In his mid-20s, Leonardo was already an established artist in his own right. The Annunciation, generally thought to date from around 1473 and also in the Uffizi, is his earliest, generally accepted painting. Numerous drawings and sketches aside, there are fewer than two dozen major works fully or partially attributed to Leonardo, including two versions of his Virgin of the Rocks, one in London, the other in Paris.

That there are so few major works often surprises. It also offers something of an insight into Leonardo the man. To complete the Mona Lisa took 10 years; The Last Supper, using a fast-drying, egg-based painting medium known as ­tempera, took four.

The length of these projects is attributed to Leonardo’s prevarication. He would constantly reassess projects and experiment with new techniques. Sometimes this was with disastrous effects. Very little of the original paintwork of The Last Supper survives because tempera, unlike fresco, which is laid on wet plaster and sinks several layers deep, does not well survive the ravages of time.

Worse was to befall his lost masterpiece, The Battle of Anghiari, a colossal mural of men and horses commissioned for the Palazzo Vecchio in Florence (Leonardo's patron Piero Soderini was nothing if not ambitious: the facing wall was to feature a work by Michelangelo).

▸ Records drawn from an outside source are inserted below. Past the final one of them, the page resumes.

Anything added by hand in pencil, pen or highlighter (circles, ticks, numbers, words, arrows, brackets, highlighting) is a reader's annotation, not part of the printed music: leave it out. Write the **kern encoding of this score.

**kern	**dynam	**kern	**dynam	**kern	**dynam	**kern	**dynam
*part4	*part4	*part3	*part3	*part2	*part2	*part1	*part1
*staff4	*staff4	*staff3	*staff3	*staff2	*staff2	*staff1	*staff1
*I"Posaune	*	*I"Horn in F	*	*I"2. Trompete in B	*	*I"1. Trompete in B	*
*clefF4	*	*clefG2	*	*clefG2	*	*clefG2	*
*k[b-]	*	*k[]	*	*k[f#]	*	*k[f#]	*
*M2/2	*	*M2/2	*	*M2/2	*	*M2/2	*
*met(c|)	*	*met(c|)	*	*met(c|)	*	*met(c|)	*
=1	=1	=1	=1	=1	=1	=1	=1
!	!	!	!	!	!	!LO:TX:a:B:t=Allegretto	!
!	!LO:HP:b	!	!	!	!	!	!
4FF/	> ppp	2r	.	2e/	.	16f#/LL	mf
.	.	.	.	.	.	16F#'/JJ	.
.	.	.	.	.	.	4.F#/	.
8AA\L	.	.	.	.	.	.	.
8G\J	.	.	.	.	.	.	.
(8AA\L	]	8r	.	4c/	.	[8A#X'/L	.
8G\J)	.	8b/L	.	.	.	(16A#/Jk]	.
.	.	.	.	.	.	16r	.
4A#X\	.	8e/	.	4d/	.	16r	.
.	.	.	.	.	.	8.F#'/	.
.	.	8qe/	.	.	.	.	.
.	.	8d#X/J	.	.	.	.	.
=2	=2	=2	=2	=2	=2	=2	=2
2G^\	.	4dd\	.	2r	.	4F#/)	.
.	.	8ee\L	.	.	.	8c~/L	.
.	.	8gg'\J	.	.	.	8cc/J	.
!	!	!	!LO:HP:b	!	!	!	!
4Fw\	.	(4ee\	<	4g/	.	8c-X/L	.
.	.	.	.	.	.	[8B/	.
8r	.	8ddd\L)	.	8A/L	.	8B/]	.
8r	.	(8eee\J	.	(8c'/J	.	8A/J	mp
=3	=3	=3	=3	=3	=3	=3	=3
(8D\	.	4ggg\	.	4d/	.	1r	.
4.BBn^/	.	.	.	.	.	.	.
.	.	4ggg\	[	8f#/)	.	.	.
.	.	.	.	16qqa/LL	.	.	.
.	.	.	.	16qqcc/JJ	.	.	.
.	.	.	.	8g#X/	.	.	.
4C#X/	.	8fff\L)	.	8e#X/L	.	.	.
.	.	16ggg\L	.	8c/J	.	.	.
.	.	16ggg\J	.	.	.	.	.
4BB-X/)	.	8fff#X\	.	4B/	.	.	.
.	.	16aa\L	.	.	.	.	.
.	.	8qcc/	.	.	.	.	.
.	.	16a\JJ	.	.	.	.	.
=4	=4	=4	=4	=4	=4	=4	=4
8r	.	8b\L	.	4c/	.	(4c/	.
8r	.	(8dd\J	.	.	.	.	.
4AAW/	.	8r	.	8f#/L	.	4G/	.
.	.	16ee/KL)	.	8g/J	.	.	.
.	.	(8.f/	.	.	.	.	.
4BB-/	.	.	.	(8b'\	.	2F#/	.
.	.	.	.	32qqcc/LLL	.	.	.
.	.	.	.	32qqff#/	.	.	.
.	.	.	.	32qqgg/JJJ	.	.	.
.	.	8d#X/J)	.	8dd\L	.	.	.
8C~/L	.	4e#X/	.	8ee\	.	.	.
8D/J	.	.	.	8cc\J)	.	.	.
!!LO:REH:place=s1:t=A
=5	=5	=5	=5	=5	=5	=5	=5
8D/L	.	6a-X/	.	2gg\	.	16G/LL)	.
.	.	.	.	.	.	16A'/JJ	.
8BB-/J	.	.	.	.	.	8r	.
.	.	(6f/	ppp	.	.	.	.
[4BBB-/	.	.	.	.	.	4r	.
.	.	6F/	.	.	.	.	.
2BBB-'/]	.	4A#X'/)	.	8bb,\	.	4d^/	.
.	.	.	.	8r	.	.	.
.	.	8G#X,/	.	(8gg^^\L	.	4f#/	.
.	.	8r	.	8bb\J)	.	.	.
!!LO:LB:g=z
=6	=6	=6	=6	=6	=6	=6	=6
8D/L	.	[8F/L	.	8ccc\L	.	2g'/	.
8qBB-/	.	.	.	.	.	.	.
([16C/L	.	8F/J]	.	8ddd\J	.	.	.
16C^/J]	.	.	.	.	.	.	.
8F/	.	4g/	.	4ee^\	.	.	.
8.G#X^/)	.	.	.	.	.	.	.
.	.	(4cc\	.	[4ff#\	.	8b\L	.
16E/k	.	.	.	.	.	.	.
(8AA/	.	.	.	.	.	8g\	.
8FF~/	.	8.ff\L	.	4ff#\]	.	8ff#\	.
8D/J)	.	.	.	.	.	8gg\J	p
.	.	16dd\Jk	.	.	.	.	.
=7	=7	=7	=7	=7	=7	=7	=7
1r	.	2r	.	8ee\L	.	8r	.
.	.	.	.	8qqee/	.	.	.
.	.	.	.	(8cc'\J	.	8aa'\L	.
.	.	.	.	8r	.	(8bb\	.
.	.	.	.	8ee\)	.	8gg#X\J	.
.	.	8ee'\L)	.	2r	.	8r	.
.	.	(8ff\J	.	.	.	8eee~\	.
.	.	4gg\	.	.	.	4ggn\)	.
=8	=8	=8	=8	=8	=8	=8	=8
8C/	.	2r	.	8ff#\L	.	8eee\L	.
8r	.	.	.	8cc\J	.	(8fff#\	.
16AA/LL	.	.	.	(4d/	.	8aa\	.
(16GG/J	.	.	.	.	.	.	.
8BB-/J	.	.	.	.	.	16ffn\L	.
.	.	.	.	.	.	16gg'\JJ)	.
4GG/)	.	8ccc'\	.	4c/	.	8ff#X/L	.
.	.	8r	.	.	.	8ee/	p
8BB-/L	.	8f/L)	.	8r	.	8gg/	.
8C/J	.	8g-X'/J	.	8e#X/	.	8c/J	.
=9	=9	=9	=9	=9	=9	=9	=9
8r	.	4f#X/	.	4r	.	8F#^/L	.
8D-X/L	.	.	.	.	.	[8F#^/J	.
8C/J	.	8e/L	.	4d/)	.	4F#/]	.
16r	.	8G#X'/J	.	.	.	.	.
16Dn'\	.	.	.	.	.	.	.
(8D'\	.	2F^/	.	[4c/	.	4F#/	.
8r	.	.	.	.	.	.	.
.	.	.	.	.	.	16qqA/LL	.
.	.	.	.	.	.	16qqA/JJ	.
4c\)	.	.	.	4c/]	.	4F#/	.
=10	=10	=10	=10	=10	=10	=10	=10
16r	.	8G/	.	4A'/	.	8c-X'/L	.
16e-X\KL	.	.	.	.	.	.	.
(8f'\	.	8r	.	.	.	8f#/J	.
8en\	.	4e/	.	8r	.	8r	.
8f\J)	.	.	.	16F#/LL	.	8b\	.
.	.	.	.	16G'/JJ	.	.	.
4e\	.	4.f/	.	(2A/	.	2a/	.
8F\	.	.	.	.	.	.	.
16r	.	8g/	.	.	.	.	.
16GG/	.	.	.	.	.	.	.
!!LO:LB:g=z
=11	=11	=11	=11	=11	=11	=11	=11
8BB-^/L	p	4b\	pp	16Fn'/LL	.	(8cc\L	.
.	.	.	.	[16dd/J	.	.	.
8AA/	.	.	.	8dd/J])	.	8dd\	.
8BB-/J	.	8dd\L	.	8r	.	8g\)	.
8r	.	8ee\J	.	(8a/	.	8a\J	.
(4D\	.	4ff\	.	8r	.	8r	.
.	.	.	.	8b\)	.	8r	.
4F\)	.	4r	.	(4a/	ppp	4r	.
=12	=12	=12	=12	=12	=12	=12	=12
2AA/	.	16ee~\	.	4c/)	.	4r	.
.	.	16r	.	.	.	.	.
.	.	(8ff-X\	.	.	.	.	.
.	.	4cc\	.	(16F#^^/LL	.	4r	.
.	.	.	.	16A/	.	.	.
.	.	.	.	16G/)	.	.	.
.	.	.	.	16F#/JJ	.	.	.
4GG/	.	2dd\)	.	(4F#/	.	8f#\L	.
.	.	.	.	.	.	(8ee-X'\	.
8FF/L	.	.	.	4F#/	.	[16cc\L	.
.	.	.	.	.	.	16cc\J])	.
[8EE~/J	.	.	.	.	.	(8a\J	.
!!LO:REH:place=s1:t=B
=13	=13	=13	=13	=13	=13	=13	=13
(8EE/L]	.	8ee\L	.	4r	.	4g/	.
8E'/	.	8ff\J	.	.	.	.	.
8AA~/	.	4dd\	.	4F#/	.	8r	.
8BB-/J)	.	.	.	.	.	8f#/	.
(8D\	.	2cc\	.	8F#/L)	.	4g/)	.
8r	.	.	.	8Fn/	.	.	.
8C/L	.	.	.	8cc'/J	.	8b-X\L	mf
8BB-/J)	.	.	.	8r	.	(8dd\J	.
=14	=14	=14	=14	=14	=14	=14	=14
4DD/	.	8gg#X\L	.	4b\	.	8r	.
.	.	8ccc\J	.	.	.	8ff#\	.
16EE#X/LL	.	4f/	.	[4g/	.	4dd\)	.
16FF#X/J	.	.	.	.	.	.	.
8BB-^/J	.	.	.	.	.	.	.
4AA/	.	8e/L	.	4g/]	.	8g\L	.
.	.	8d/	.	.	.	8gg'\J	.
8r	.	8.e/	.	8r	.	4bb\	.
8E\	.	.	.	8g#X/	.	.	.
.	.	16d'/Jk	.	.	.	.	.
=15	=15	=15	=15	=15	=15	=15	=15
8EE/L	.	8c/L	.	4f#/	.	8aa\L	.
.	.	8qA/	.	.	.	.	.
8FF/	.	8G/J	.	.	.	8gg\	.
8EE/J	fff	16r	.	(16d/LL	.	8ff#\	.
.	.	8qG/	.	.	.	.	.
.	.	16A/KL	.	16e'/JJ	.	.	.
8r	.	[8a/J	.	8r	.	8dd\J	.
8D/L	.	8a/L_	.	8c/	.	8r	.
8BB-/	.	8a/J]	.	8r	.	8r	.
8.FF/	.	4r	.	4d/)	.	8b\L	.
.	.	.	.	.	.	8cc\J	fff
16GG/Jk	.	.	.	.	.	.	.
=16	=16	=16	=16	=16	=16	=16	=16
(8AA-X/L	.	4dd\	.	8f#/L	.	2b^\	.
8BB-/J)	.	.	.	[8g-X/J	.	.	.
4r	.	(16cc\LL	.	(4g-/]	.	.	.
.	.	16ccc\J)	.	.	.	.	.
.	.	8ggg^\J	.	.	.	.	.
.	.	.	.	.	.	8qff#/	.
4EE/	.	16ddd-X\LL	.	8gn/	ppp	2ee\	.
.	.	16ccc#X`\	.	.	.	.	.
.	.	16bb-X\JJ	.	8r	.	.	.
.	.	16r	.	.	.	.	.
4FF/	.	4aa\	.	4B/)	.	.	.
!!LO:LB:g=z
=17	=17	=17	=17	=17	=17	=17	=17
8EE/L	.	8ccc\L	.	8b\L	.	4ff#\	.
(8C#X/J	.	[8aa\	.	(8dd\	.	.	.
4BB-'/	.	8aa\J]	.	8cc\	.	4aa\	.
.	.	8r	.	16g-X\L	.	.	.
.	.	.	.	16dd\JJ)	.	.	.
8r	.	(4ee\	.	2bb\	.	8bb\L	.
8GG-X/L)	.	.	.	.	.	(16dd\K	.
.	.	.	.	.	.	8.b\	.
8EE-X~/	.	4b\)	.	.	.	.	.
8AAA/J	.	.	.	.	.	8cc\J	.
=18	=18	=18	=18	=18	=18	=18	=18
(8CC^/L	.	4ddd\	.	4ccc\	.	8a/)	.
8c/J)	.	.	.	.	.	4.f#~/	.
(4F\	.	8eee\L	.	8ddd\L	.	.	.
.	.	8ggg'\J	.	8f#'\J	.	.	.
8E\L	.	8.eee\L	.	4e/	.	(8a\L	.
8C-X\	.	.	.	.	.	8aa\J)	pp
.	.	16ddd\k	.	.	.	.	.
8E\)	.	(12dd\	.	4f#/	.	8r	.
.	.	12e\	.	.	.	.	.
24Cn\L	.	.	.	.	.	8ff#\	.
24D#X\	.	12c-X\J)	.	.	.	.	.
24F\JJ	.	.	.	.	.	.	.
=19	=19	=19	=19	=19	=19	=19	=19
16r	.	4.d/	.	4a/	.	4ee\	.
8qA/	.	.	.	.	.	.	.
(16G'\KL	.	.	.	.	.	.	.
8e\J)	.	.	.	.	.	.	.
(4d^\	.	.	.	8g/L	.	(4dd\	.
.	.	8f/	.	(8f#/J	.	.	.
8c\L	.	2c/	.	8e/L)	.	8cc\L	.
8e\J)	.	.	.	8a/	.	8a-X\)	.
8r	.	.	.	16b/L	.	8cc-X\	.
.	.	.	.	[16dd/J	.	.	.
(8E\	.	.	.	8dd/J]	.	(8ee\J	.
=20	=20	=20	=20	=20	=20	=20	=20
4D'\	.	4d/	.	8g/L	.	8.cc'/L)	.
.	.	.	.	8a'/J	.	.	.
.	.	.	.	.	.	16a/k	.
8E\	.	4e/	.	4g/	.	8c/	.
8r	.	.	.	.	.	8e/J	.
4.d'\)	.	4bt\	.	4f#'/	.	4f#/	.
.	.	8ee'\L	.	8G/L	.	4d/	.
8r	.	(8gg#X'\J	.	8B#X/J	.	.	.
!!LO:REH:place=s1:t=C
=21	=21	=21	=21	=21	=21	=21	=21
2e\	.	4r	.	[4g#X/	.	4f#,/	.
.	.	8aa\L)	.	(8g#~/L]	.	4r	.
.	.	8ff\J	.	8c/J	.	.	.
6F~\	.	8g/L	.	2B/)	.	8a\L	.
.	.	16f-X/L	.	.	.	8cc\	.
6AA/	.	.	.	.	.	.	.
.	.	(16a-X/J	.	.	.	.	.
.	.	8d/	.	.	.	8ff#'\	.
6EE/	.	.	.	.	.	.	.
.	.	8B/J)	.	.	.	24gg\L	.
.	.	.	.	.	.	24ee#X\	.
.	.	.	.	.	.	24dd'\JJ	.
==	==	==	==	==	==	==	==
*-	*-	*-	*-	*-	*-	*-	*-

In the light of his experiences with The Last Supper, Leonardo experimented with a wax undercoat. Unfortunately, the paint began to drip. Despite bringing in braziers, large parts of the painting were ruined. The work was abandoned, although there is evidence that it survived at least in part under a false wall later built in the chamber.

This desire to push boundaries, to flirt with disaster, is an essential part of Leonardo’s genius. “Iron rusts from disuse; stagnant water loses its purity and in cold weather becomes frozen; even so does inaction sap the vigour of the mind,” he once wrote.

His ideas frequently burst through even the concepts of the Renaissance. In his lifetime, he was known as much as an engineer and an inventor as an artist. Many of those creations are familiar today. In his sketchbooks are detailed proposals for everything from a prototype tank to a flying machine and a parachute. Often, these ideas were conceptual rather than practical. His design for an armoured vehicle was incapable of forward movement, his hand-cranked “helicopter” would have spun uselessly on the ground.

We know little of his personal life. He never married and left no children. In his mid-20s he was accused of sodomy, but the charges were dropped. He showed affection to his pupils and apprentices, even leaving the last his Mona Lisa, but there is no evidence that his affection was anything but paternal. Many of his greatest works portray women, often mysterious and sensual even when the subject was sacred.

In old age, he sought first the patronage of Pope Leo X and finally Francis I of France, to whom he promised a mechanical lion whose chest would open to reveal a royal bunch of lilies. Leonardo died at 67 on May 2, 1519, at the Château d’Amboise in France’s Loire Valley. Francis claimed the master took his last breath in his arms, although the royal calendar shows this to be a fiction. It says much of Leonardo’s stature, even in his lifetime, that a king would make such a boast.

The only known self-portrait dates from 1512, as Leonardo turned 60. The eyes are deep-set and lonely, weary with age but full of knowledge. The mouth is downturned. He chooses not to meet our gaze.

Giorgio Vasari, the painter and art historian whose childhood overlapped Leonardo's final years, wrote in Lives of the Most Excellent Painters, Sculptors, and Architects: "Clearly, it was because of his profound knowledge of painting that Leonardo started so many things without finishing them; for he was convinced that his hands, for all their skill, could never perfectly express the subtle and wonderful ideas of his imagination."